Back to Sensors & Actuators Series

IR Non-Contact Temperature: MLX90614

April 10, 2026 Wasil Zafar 9 min read

MLX90614 deep dive — IR thermopile physics, I2C interfacing, emissivity calibration, field of view, Arduino code, and medical thermometry.

Contents

  1. Working Principle
  2. Electrical Characteristics
  3. Interfacing with MCU
  4. Calibration
  5. Code Example
  6. Real-World Applications
  7. Limitations

Working Principle

The MLX90614 from Melexis is a non-contact infrared thermometer in a small TO-39 metal can. It contains two chips: an infrared thermopile detector and a signal-conditioning ASSP (Application-Specific Signal Processor). Every object above absolute zero emits infrared radiation proportional to its temperature (Stefan–Boltzmann law). The MLX90614 focuses this IR radiation onto its thermopile through a built-in optical filter, measures the resulting voltage, compensates for its own case temperature, and outputs the object temperature via I2C (SMBus) or PWM.

Analogy: Imagine pointing a digital camera at an object, but instead of capturing visible light, it measures the invisible heat glow and converts it to a temperature reading — all without touching the surface.

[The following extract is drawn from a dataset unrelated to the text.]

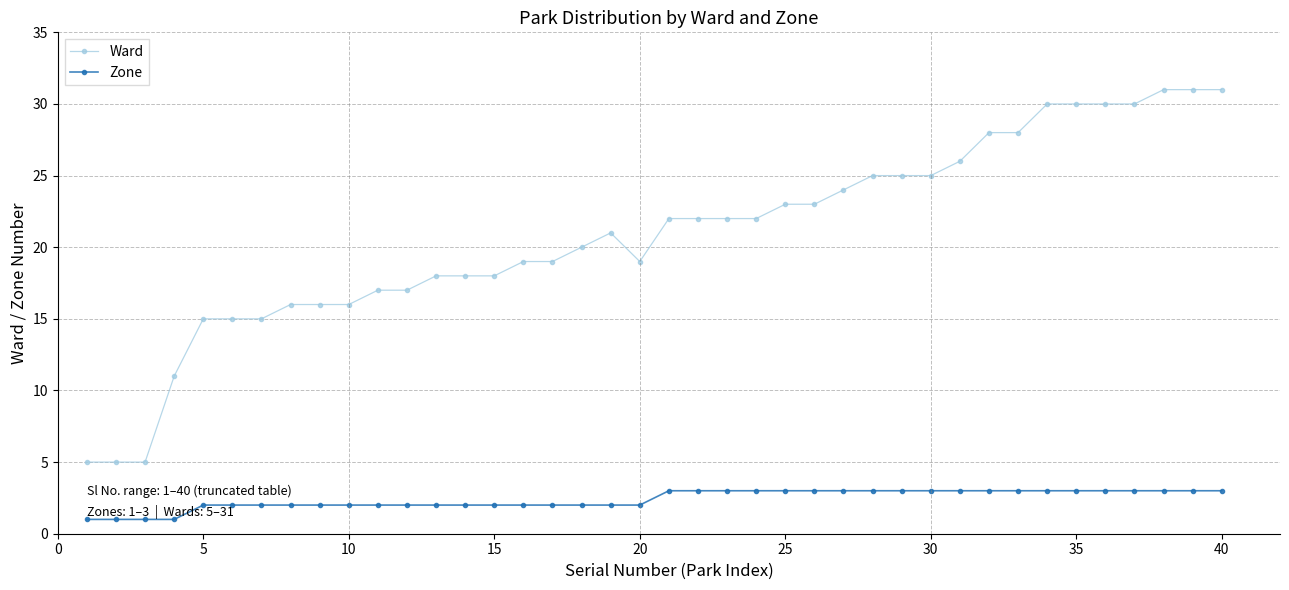

Reading left to right, list all the values displayed in this chart.

Ward: 5	5	5	11	15	15	15	16	16	16	17	17	18	18	18	19	19	20	21	19	22	22	22	22	23	23	24	25	25	25	26	28	28	30	30	30	30	31	31	31
Zone: 1	1	1	1	2	2	2	2	2	2	2	2	2	2	2	2	2	2	2	2	3	3	3	3	3	3	3	3	3	3	3	3	3	3	3	3	3	3	3	3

Electrical Characteristics

ParameterValue
Supply Voltage3.3 V (MLX90614xCx) or 5 V (MLX90614xAx)
Object Temperature Range−70 to +380 °C
Ambient Temperature Range−40 to +125 °C
Accuracy (Object)±0.5 °C (0 to +50 °C range)
Resolution0.02 °C
Field of View (FoV)90° (BAA), 35° (BCI), 10° (BCF)
InterfaceI2C (SMBus) / PWM
Current Draw~1.5 mA
Response Time~100 ms

Interfacing with an MCU

Connect SDA and SCL to the I2C bus with pull-up resistors (4.7 kΩ). Default I2C address is 0x5A. The sensor has two temperature outputs:

  • Tambient: Internal die temperature (cold-junction reference)
  • Tobject: Measured surface temperature via IR
Field of View matters: The BAA variant (90° FoV) averages a wide area. For measuring small objects at a distance, use BCF (10° FoV) or add an external lens/tube to narrow the detection cone.

Calibration

The MLX90614 is factory-calibrated against a black body radiator. For real-world accuracy:

  • Emissivity setting: Default is 1.0 (black body). Reduce for shiny surfaces (e.g., polished metal ≈ 0.1–0.3). Write to the emissivity register via I2C.
  • Distance-to-spot ratio: At 10 cm with 90° FoV, the measured spot is ~20 cm diameter. Ensure the target fills the FoV.
  • Thermal settling: Allow 1–2 minutes after power-on for the sensor to reach thermal equilibrium.

Code Example

/*
 * MLX90614 Non-Contact IR Thermometer — Arduino
 * Requires: Adafruit MLX90614 library
 * Wiring: SDA → A4, SCL → A5 (Arduino Uno), 3.3V, GND
 */
#include <Wire.h>
#include <Adafruit_MLX90614.h>

Adafruit_MLX90614 mlx = Adafruit_MLX90614();

void setup() {
    Serial.begin(9600);
    if (!mlx.begin()) {
        Serial.println("MLX90614 not found!");
        while (1);
    }
    Serial.println("MLX90614 IR Thermometer Ready");
    Serial.print("Emissivity: ");
    Serial.println(mlx.readEmissivity());
}

void loop() {
    float ambientC = mlx.readAmbientTempC();
    float objectC  = mlx.readObjectTempC();

    Serial.print("Ambient: ");
    Serial.print(ambientC, 2);
    Serial.print(" C  |  Object: ");
    Serial.print(objectC, 2);
    Serial.println(" C");

    delay(500);
}

Real-World Applications

Medical Non-Contact Thermometry

The MLX90614 became globally recognised during the COVID-19 pandemic as the sensing element in non-contact forehead thermometers. Its fast 100 ms response, medical-grade ±0.5 °C accuracy in the human body range (32–42 °C), and contactless operation made it ideal for rapid screening at hospitals, airports, and offices.

MedicalContactlessScreening

Limitations

  • Emissivity dependent: Shiny or reflective surfaces give inaccurate readings without emissivity correction.
  • Wide FoV (BAA): The 90° default variant averages a large area — cannot precisely measure small objects without narrow-FoV variants.
  • Ambient sensitivity: Rapid ambient temperature changes (e.g., moving from AC to outdoor sun) cause drift until thermal equilibrium is restored.
  • Not for transparent materials: Glass, plastics, and water are partially transparent to IR, leading to systematically low readings.
  • I2C address conflicts: Default 0x5A cannot be changed without EEPROM programming. Multiple sensors on one bus require address reconfiguration.